■ Dataset entries ■
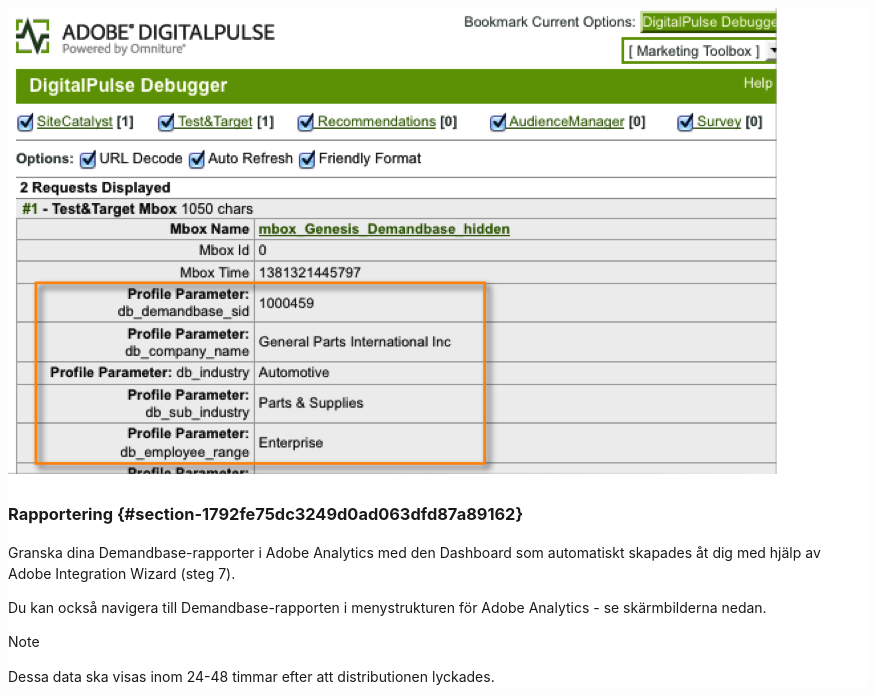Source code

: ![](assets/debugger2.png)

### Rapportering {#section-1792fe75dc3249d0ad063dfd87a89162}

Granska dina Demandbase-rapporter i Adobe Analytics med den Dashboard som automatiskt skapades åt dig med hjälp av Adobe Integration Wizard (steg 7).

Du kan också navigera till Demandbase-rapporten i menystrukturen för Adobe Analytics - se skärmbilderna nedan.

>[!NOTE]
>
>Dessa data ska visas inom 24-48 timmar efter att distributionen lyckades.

■ Prompt ■
Retype every line of source text in the rows without changes, and omit the pictures from your answer.

■ Written reply ■
Source code

: ![](assets/debugger2.png)

### Rapportering {#section-1792fe75dc3249d0ad063dfd87a89162}

Granska dina Demandbase-rapporter i Adobe Analytics med den Dashboard som automatiskt skapades åt dig med hjälp av Adobe Integration Wizard (steg 7).

Du kan också navigera till Demandbase-rapporten i menystrukturen för Adobe Analytics - se skärmbilderna nedan.

>[!NOTE]
>
>Dessa data ska visas inom 24-48 timmar efter att distributionen lyckades.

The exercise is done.